Non che prima non fosse capitato, ci mancherebbe, ma queste accuse seguivano una dinamica diversa: formulate quasi sempre in Primo Grado, venivano smantellate dopo.
Stavolta è capitato il contrario e possiamo cominciare a dire che a Roma la mafia c’è.
Non ci riferiamo, si badi, alla mafia – siciliana, campana e calabrese – che ha scorazzato in lungo e in largo nella Capitale e la cui esistenza è stata provata in sovrabbondanza, dalle cronache prima e dalle carte bollate poi.
No, stavolta inizia ad essere messo nero su bianco in maniera più convincente che in passato un fatto banale, di cui finora sembravano essersi accorti tutti, tranne chi doveva davvero: anche la criminalità romana, a cui a pieno titolo appartengono Buzzi e Carminati, riesce ad agire con modalità mafiose. E non deve trarre in inganno l’apparente minor pesantezza delle pene: 20 anni anziché 25 a Buzzi e 14 anziché 20 a Carminati. Questa è dovuta a principi giuridici e costituzionali secondo cui si applica la legge che contiene le pene meno pesanti.
Ciò che cambia non è la quantità della pena, ma la sua qualità: se la decisione dell’Appello venisse confermata, l’ex Nar e l’ex estremista rosso e omicida sconterebbero tutto o quasi in massima sicurezza, con poche prospettive di premialità varie e perciò i quattordici anni di Carminati sarebbero più sicuri dei venti datigli in primo grado.

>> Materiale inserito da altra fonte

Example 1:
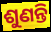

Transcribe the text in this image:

ଶୁଣନ୍ତି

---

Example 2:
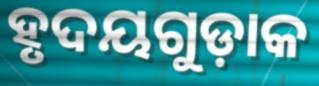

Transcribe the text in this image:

ହୃଦୟଗୁଡ଼ାକ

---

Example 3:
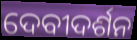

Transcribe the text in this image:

ଦେବୀଦର୍ଶନ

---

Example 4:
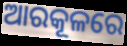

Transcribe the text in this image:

ଆରକୂଳରେ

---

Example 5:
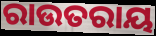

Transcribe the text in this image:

ରାଉତରାୟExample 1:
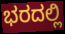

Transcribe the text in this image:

ಭರದಲ್ಲಿ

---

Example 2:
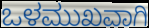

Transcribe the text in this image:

ಒಳಮುಖವಾಗಿ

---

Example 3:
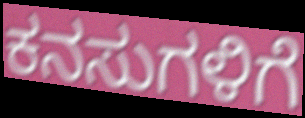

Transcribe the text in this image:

ಕನಸುಗಳಿಗೆ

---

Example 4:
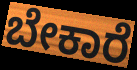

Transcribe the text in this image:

ಬೇಕಾರೆ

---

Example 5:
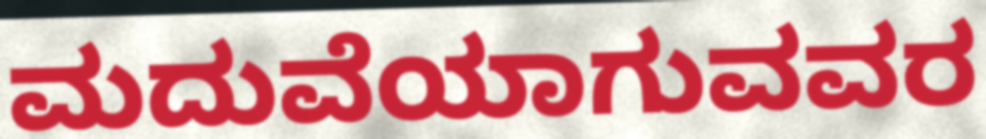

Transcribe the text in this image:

ಮದುವೆಯಾಗುವವರ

Un cambio di tendenza? Se confermato, ripetiamo, sì: quando un reato è qualificato dall’aggravante mafiosa cambia tutto ciò che lo circonda e, per fare un esempio, la semplice corruzione può diventare concorso esterno. A questo punto, difficilmente chi ha coltivato l’amicizia dei due potrebbe reputarsi al riparo da altre, più invasive inchieste. E le dichiarazioni dei pentiti storici della banda della Magliana, cioè Abbatino (che ha confermato quel che ha dichiarato per anni in recente libro intervista, scritto da Raffaella Fanelli) e Mancini, assumerebbero in via ufficiale e sulle carte giudiziarie lo stesso significato che ora viaggia tra le allusioni e i si dice immortalati dai media: finora non si è parlato di mafia romana, anzi de’ Roma, forse per proteggere quel notabilato, politico e non solo, che coi ragazzi di malavita ha fatto affari a tutti i livelli: professionale, elettorale, finanziario, amministrativo e persino giudiziario.

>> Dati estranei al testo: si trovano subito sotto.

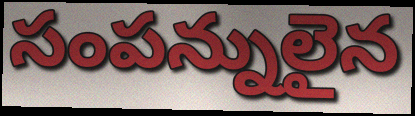
సంపన్నులైనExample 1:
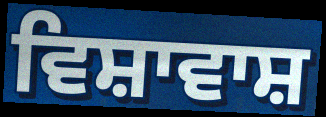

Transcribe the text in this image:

ਵਿਸ਼ਾਵਾਸ਼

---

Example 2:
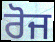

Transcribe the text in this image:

ਰੋਜ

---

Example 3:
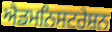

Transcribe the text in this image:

ਐਡਮਨਿਸਟਰੇਸ਼ਨ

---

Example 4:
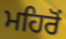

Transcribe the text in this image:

ਮਹਿਰੋਂ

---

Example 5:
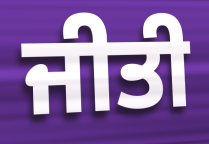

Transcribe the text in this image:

ਜੀਤੀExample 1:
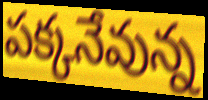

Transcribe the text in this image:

పక్కనేవున్న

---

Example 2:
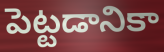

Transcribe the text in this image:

పెట్టడానికా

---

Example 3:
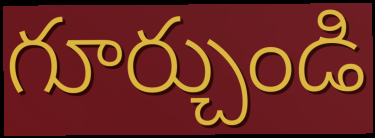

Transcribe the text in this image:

గూర్చుండి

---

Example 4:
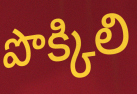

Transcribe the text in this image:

పొక్కిలి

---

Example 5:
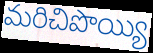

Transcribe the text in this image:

మరిచిపొయ్యి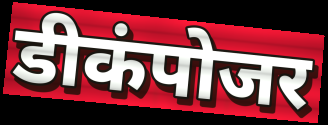
डीकंपोजर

Finalmente, chi di dovere forse inizia a capire che Roma probabilmente è mafiosa come Napoli, Reggio Calabria e Palermo. O meglio, che la stragrande maggioranza dei romani per bene e onesti ha subito direttamente o indirettamente, il peso di una piovra autoctona come è capitato ai napoletani, ai reggini e ai palermitani. E iniziare a chiarire questi fatti con decisione (e con la speranza che diventino verità) giudiziarie non significa sfregiare l’immagine di Roma, come qualcuno, con eccessiva foga garantista ha affermato. Significa, più semplicemente, aprire gli occhi e iniziare a riscrivere nei più minuti retroscena le pagine della brutta storia che ha gettato la Capitale nel suo attuale degrado, per spiegare il quale le abituali categorie della corruzione e dell’inefficienza sono palesemente insufficienti.

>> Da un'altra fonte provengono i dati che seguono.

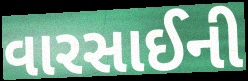
વારસાઈની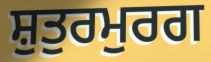
ਸ਼ੁਤੁਰਮੁਰਗ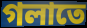
গলাতেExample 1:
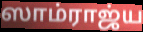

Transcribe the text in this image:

ஸாம்ராஜ்ய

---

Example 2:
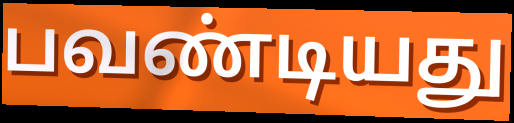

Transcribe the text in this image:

பவண்டியது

Forse si volta pagina. E forse chi di dovere ha capito che i beneficiari principali del garantismo devono essere, i cittadini e non solo quella minoranza che può permettersi parcelle al minimo a cinque cifre. Tutto il resto, per dirla con Franco Califano (artista notoriamente apprezzato dalla banda della Magliana…) è noia.